Given exercise 1
Recast the records from their first line through the line holding "genus: Buteo", inclusive, as a Markdown table with the columns Row and Line. Number the rows and leave out any blank lines.

Reading text
Re: [PATCH v3] x86/entry: emit a symbol for register restoring thunk

From: Fāng-ruì Sòng
Date: Mon Jan 11 2021 - 17:18:07 EST


On Mon, Jan 11, 2021 at 2:09 PM Josh Poimboeuf <jpoimboe@xxxxxxxxxx> wrote:
>
> On Mon, Jan 11, 2021 at 12:58:14PM -0800, Fangrui Song wrote:
> > On 2021-01-11, Nick Desaulniers wrote:
> > > Arnd found a randconfig that produces the warning:
> > >
> > > arch/x86/entry/thunk_64.o: warning: objtool: missing symbol for insn at
> > > offset 0x3e
> > >
> > > when building with LLVM_IAS=1 (use Clang's integrated assembler). Josh
> > > notes:
> > >
> > > With the LLVM assembler stripping the .text section symbol, objtool
> > > has no way to reference this code when it generates ORC unwinder
> > > entries, because this code is outside of any ELF function.

Entries
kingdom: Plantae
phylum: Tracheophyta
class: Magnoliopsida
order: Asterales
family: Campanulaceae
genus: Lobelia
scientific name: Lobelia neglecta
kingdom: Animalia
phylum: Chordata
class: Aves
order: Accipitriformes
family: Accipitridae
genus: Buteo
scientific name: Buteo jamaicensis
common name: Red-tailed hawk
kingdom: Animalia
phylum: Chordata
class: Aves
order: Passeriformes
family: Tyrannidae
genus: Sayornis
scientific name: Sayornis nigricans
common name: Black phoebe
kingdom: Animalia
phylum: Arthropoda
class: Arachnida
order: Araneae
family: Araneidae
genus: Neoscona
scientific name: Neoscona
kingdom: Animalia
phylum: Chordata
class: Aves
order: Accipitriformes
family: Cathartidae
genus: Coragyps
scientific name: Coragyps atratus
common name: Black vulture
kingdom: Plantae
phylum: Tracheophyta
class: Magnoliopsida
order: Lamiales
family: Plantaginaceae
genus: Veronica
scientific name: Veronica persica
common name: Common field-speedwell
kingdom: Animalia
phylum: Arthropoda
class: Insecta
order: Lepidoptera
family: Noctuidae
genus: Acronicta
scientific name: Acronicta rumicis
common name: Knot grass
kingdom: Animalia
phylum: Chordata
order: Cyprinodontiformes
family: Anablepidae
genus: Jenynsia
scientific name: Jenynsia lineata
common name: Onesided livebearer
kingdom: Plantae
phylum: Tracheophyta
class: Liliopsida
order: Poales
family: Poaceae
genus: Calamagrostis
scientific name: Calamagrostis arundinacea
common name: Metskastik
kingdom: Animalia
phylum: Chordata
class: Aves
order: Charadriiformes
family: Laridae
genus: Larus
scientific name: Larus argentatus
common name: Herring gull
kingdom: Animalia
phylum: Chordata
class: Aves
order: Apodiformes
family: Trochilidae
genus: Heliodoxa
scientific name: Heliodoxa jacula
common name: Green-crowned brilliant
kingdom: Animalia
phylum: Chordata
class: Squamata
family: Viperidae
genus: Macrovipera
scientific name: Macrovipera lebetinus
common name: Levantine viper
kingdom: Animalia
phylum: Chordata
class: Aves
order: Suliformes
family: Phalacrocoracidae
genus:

Given exercise 2
Continue the mailing-list reply about the objtool missing-symbol warning from the point where it stops.

Final result 1
| Row | Line |
|---|---|
| 1 | kingdom: Plantae |
| 2 | phylum: Tracheophyta |
| 3 | class: Magnoliopsida |
| 4 | order: Asterales |
| 5 | family: Campanulaceae |
| 6 | genus: Lobelia |
| 7 | scientific name: Lobelia neglecta |
| 8 | kingdom: Animalia |
| 9 | phylum: Chordata |
| 10 | class: Aves |
| 11 | order: Accipitriformes |
| 12 | family: Accipitridae |
| 13 | genus: Buteo |

Final result 2
> > >
> > > Fangrui notes that this optimization is helpful for reducing images size
> > > when compiling with -ffunction-sections and -fdata-sections. I have
> > > observerd on the order of tens of thousands of symbols for the kernel
> > > images built with those flags. A patch has been authored against GNU
> > > binutils to match this behavior, with a new flag
> > > --generate-unused-section-symbols=[yes|no].
> >
> > https://sourceware.org/git/gitweb.cgi?p=binutils-gdb.git;h=d1bcae833b32f1408485ce69f844dcd7ded093a8
> > has been committed. The patch should be included in binutils 2.37.
> > The maintainers are welcome to the idea, but fixing all the arch-specific tests is tricky.
> >
> > H.J. fixed the x86 tests and enabled this for x86. When binutils 2.37
> > come out, some other architectures may follow as well.
> >
> > > We can omit the .L prefix on a label to emit an entry into the symbol
> > > table for the label, with STB_LOCAL binding. This enables objtool to
> > > generate proper unwind info here with LLVM_IAS=1.
> >
> > Josh, I think objtool orc generate needs to synthesize STT_SECTION
> > symbols even if they do not exist in object files.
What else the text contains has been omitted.